The Hurricanes, by this point, were a gimmicky act, complete with dance steps, a proper song set list, and matching outfits and handkerchiefs. (Tony Bramwell likened the Hurricanes’ act to an unironic Sha Na Na, mired in stage patter.)38 They also had a drummer who oozed confidence to the point where the Beatles were wary of him at first. “I was still a Teddy Boy and I only found out later from John
that they were a bit scared of me,” Ringo Starr remembered in the Anthology.39 “There was another thing,” Harrison recalled. “Pete would never hang out with us. When we finished doing the gig, Pete would go off on his own and we three [John, Paul, and George] would hang out together, and then when Ringo was around it was like a full unit, both on and off the stage. . . . With Ringo, it felt rocking.”40 Sutcliffe wrote home: “We have improved a thousand fold since our arrival and Allan Williams, who is here at the moment, tells us that there is no band in Liverpool to touch us.”41
The power struggle within the band suddenly collapsed under St. Pauli’s neighborhood politics. At the end of November, the police closed the Indra due to noise complaints from an elderly neighbor and the church across the street, so Koschmider installed his promising young band at his Kaiserkeller, where they succeeded the Seniors during the second week in October, in time for Lennon to celebrate his twentieth birthday on October 9. Where the Indra resembled the Cavern—low-ceilinged, with space for 150 patrons at most—the new room was spacious, boasted a large dance floor, and the band traded sets with Rory Storm and the Hurricanes for twelve hours, alternating one-hour sets back and forth, six hours apiece. This must have felt like an early arrival: busting out of the back streets onto the main stage, holding their own with an established St. Pauli act, and gaining more and more listeners in a competitive market.

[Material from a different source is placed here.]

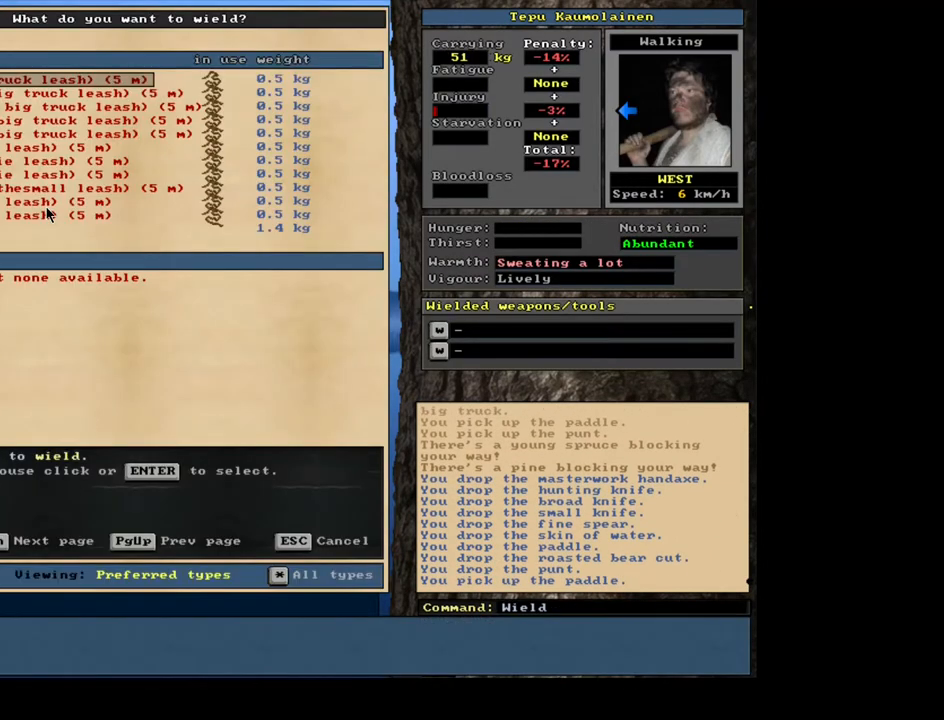
{"keys": [], "mouse": [], "events": []}
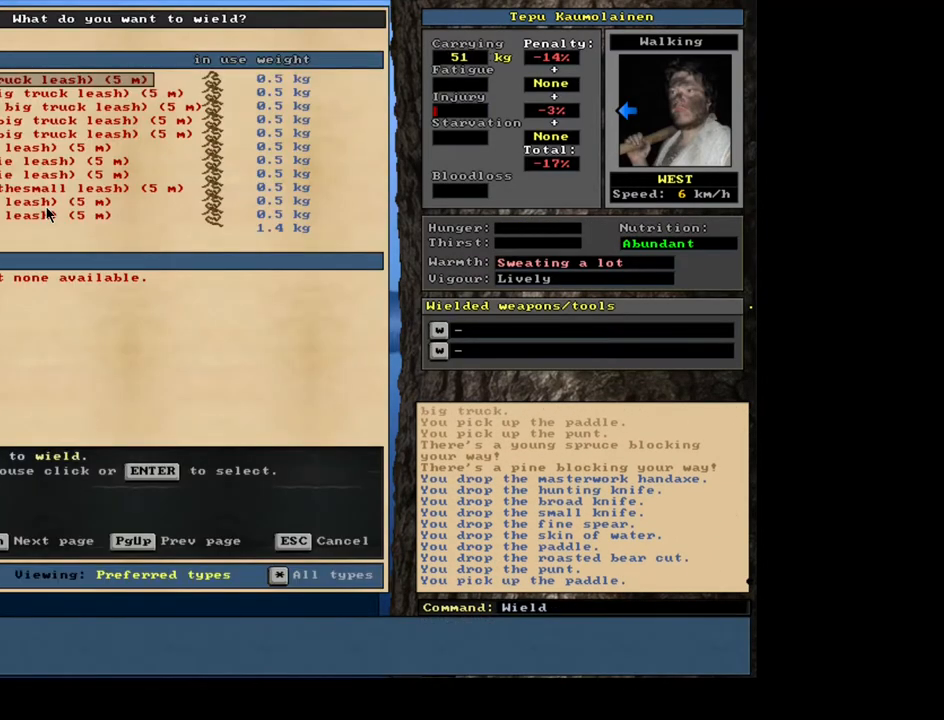
{"keys": [], "mouse": [], "events": [[117, "l", "down"], [184, "l", "up"]]}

But later that month things fell apart when a new rival challenged Koschmider. An Englishman named Peter Eckhorn recruited bouncer Horst Fascher from the Indra to help remodel his father’s large underground warehouse, the Hippodrome, which had enjoyed a prewar heyday by featuring nudes on horseback. Soon other Koschmider employees defected: first Tony Sheridan from the Kaiserkeller, then Mutti, the Indra’s WC attendant, and finally the Beatles. At first they simply appeared onstage backing Sheridan at Eckhorn’s Top Ten Club soon after its grand opening in November 1960. Koschmider quickly lectured them on the finer points of their contract, which forbade performances at any competing club even without billing. He threatened physical harm if it happened again, but with Fascher on their side, and a large contingent of disgruntled Indra workers, they made the leap: there were no sentimental feelings about ditching the Indra. From the Beatles’ perspective, Koschmider was only getting what he deserved: the lodgings he’d provided hadn’t earned him any special allegiance, and he’d managed to lose more than half his staff once Eckhorn opened his new club. The Top Ten Club was huge: it held five times as many patrons as the Indra, so its cash take was thicker, and its aura was more “respectable,” in St. Pauli terms. There didn’t seem to be any point in trying to bash down this stage, whereas at the Indra it was a matter of pride.